■ STATED GOAL
Lay out the lines below as a Markdown table with the columns "Row" and "Line," numbering each row and omitting blank lines. Leave the pictures out of the table.

Data records
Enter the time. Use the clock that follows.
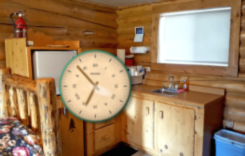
6:53
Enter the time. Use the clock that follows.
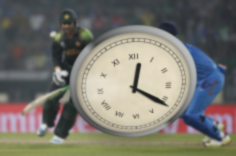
12:21
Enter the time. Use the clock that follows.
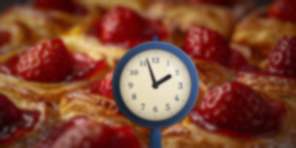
1:57
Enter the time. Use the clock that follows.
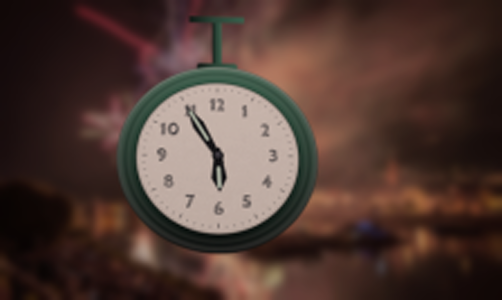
5:55
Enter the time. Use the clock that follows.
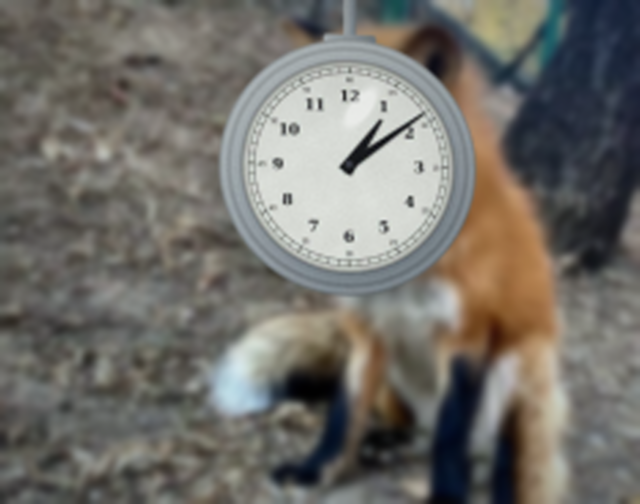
1:09
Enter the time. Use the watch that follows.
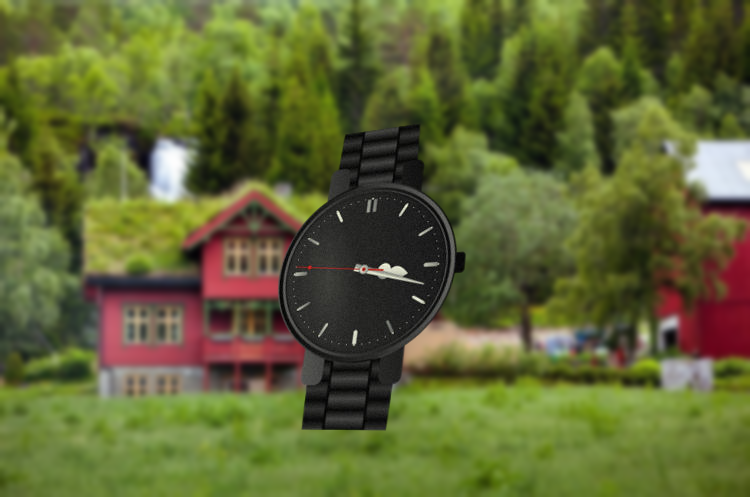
3:17:46
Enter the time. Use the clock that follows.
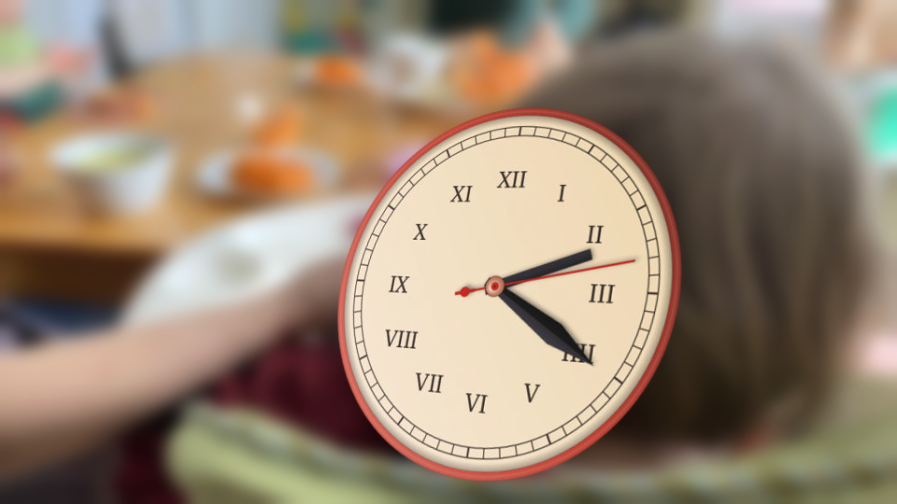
2:20:13
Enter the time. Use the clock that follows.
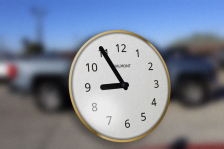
8:55
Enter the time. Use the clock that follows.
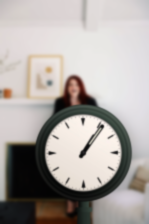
1:06
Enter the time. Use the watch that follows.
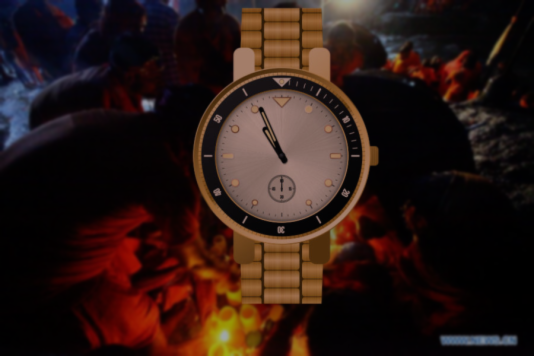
10:56
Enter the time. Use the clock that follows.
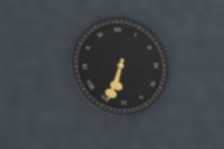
6:34
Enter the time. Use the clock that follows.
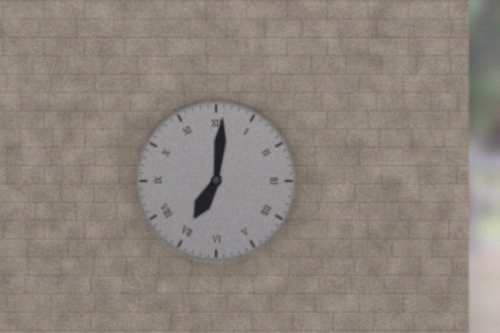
7:01
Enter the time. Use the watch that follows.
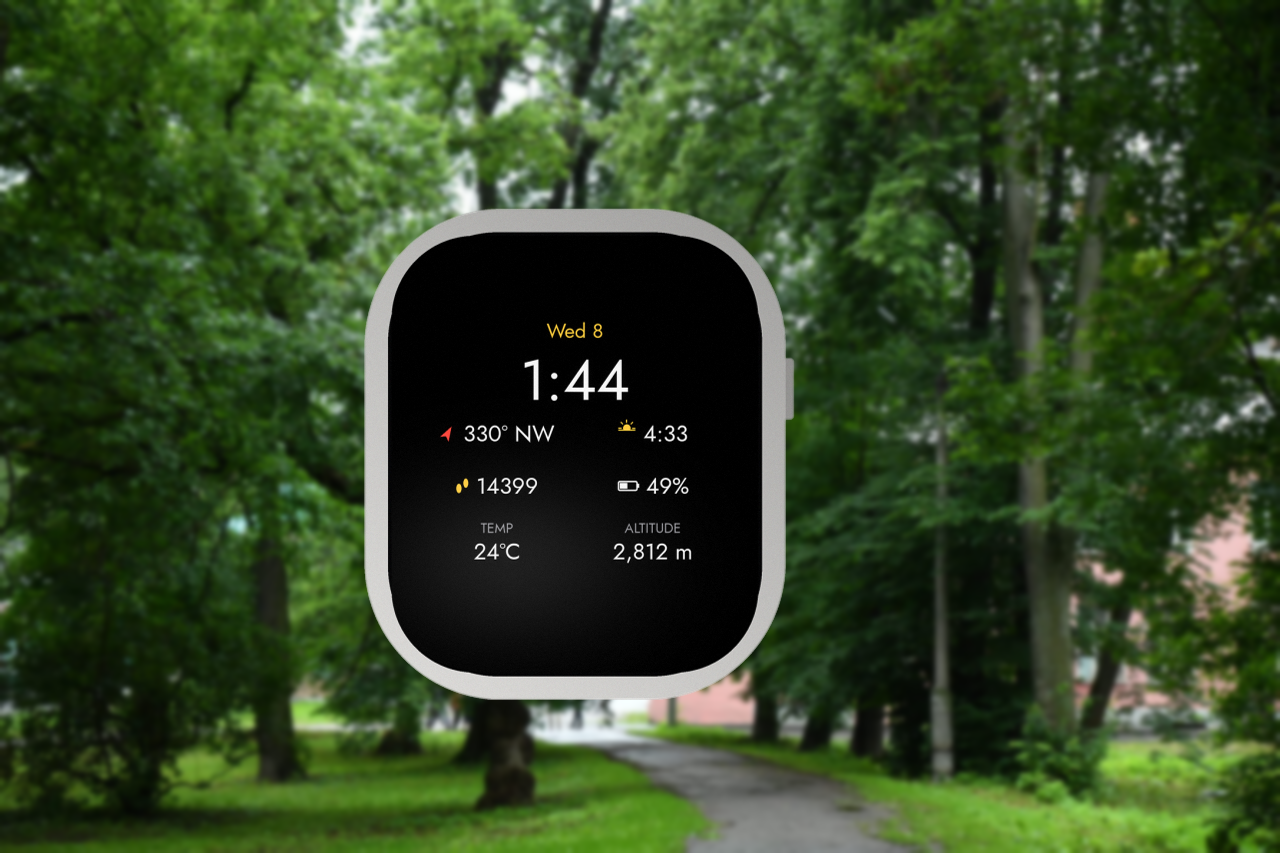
1:44
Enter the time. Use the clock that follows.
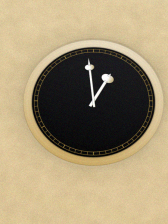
12:59
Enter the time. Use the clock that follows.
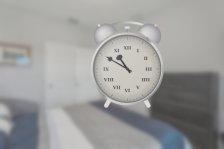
10:50
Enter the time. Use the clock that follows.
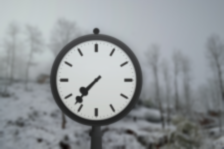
7:37
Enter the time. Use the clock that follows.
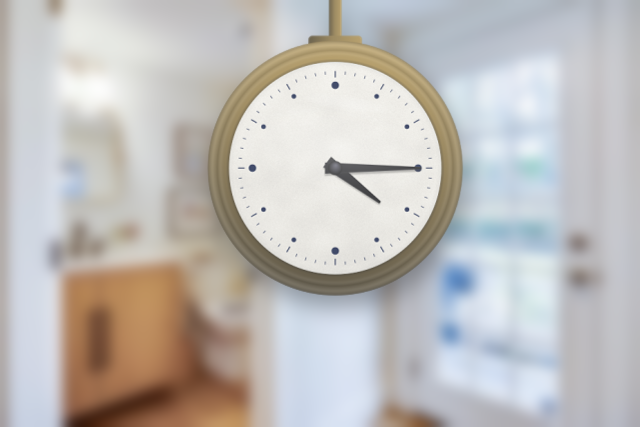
4:15
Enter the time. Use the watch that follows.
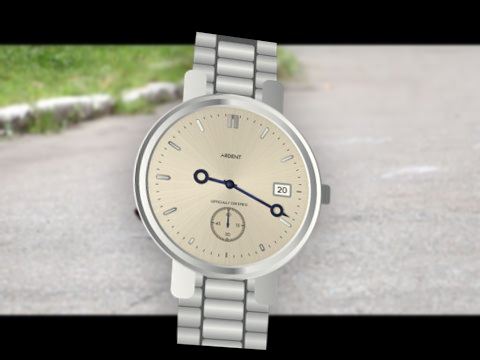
9:19
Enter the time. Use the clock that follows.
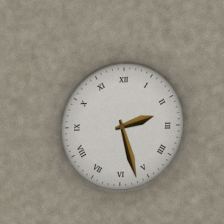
2:27
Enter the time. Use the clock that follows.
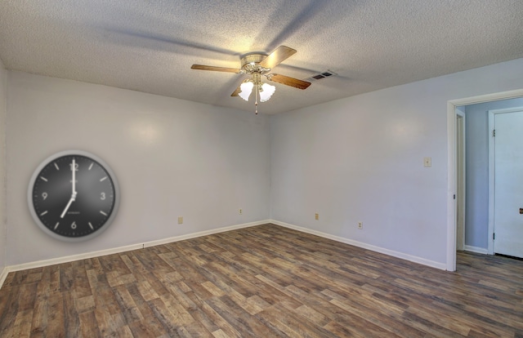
7:00
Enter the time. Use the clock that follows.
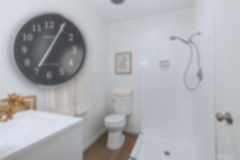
7:05
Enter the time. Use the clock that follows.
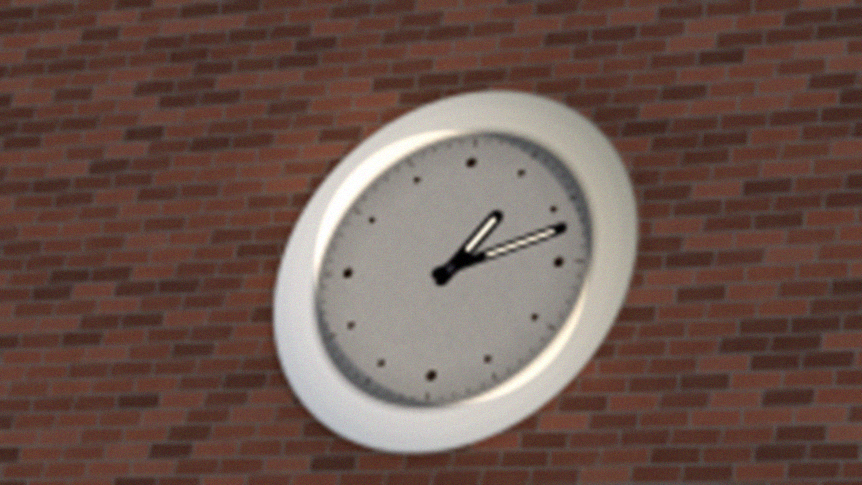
1:12
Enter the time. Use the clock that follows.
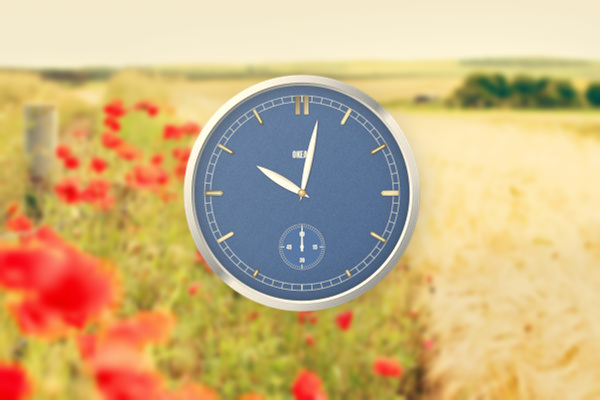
10:02
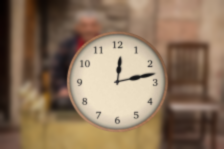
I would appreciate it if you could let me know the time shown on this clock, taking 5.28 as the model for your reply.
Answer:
12.13
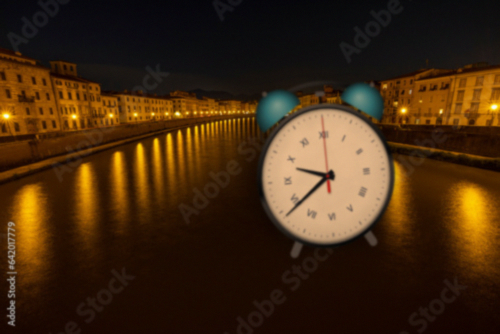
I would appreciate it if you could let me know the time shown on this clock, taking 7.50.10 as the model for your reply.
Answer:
9.39.00
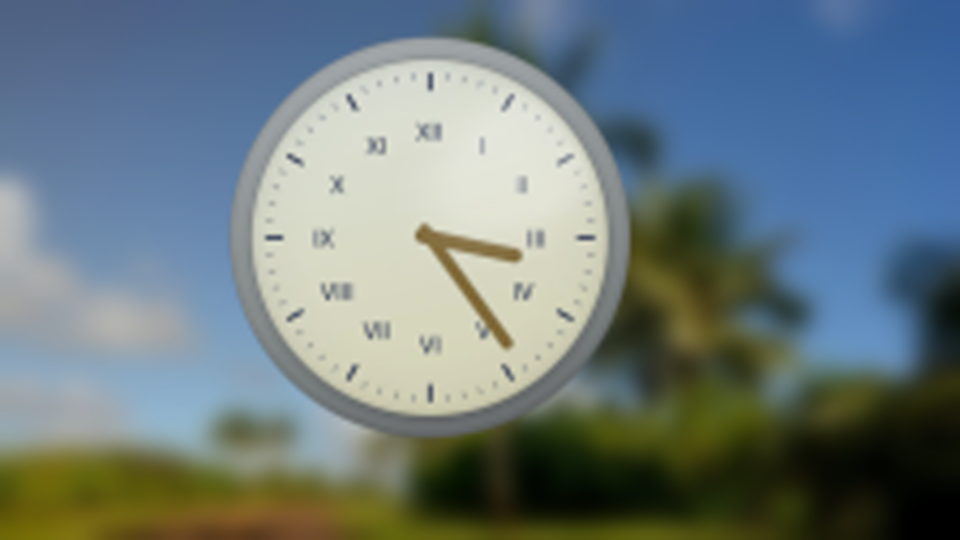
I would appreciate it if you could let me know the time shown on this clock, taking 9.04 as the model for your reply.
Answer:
3.24
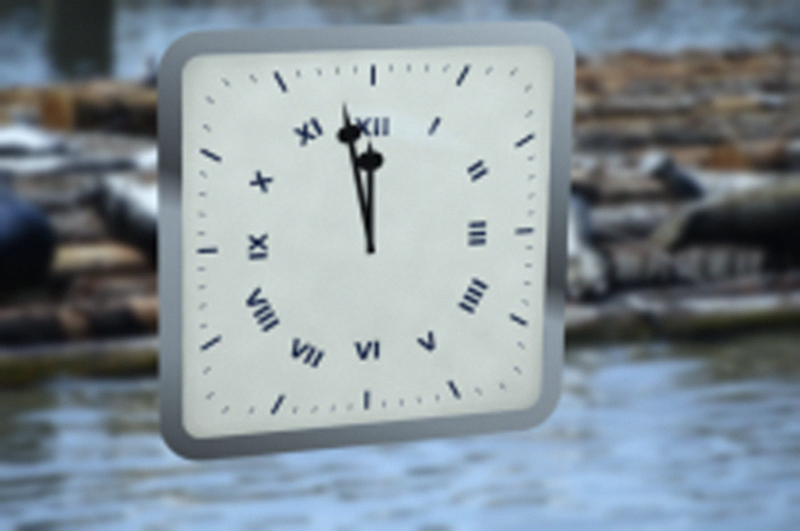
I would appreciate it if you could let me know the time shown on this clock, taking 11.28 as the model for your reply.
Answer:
11.58
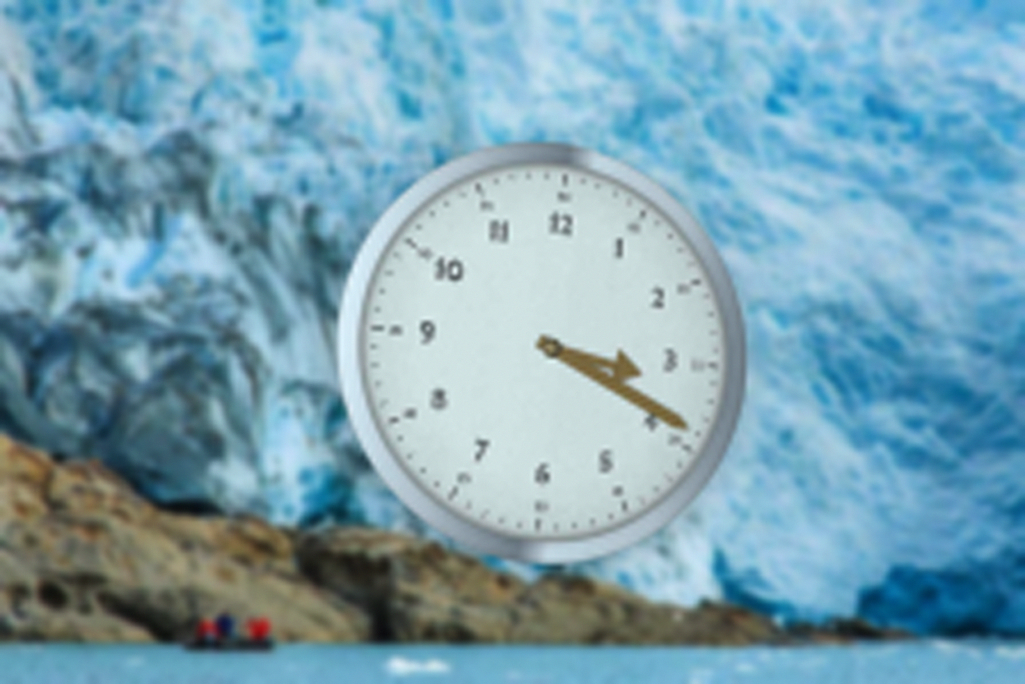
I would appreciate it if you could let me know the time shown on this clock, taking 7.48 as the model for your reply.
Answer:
3.19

■ EXERCISE RESULT
| Row | Line |
|---|---|
| 1 | Enter the time. Use the clock that follows. |
| 2 | 6:53 |
| 3 | Enter the time. Use the clock that follows. |
| 4 | 12:21 |
| 5 | Enter the time. Use the clock that follows. |
| 6 | 1:57 |
| 7 | Enter the time. Use the clock that follows. |
| 8 | 5:55 |
| 9 | Enter the time. Use the clock that follows. |
| 10 | 1:09 |
| 11 | Enter the time. Use the watch that follows. |
| 12 | 3:17:46 |
| 13 | Enter the time. Use the clock that follows. |
| 14 | 2:20:13 |
| 15 | Enter the time. Use the clock that follows. |
| 16 | 8:55 |
| 17 | Enter the time. Use the clock that follows. |
| 18 | 1:06 |
| 19 | Enter the time. Use the watch that follows. |
| 20 | 10:56 |
| 21 | Enter the time. Use the clock that follows. |
| 22 | 6:34 |
| 23 | Enter the time. Use the clock that follows. |
| 24 | 7:01 |
| 25 | Enter the time. Use the watch that follows. |
| 26 | 1:44 |
| 27 | Enter the time. Use the clock that follows. |
| 28 | 12:59 |
| 29 | Enter the time. Use the clock that follows. |
| 30 | 10:50 |
| 31 | Enter the time. Use the clock that follows. |
| 32 | 7:37 |
| 33 | Enter the time. Use the clock that follows. |
| 34 | 4:15 |
| 35 | Enter the time. Use the watch that follows. |
| 36 | 9:19 |
| 37 | Enter the time. Use the clock that follows. |
| 38 | 2:27 |
| 39 | Enter the time. Use the clock that follows. |
| 40 | 7:00 |
| 41 | Enter the time. Use the clock that follows. |
| 42 | 7:05 |
| 43 | Enter the time. Use the clock that follows. |
| 44 | 1:12 |
| 45 | Enter the time. Use the clock that follows. |
| 46 | 10:02 |
| 47 | I would appreciate it if you could let me know the time shown on this clock, taking 5.28 as the model for your reply. |
| 48 | Answer: |
| 49 | 12.13 |
| 50 | I would appreciate it if you could let me know the time shown on this clock, taking 7.50.10 as the model for your reply. |
| 51 | Answer: |
| 52 | 9.39.00 |
| 53 | I would appreciate it if you could let me know the time shown on this clock, taking 9.04 as the model for your reply. |
| 54 | Answer: |
| 55 | 3.24 |
| 56 | I would appreciate it if you could let me know the time shown on this clock, taking 11.28 as the model for your reply. |
| 57 | Answer: |
| 58 | 11.58 |
| 59 | I would appreciate it if you could let me know the time shown on this clock, taking 7.48 as the model for your reply. |
| 60 | Answer: |
| 61 | 3.19 |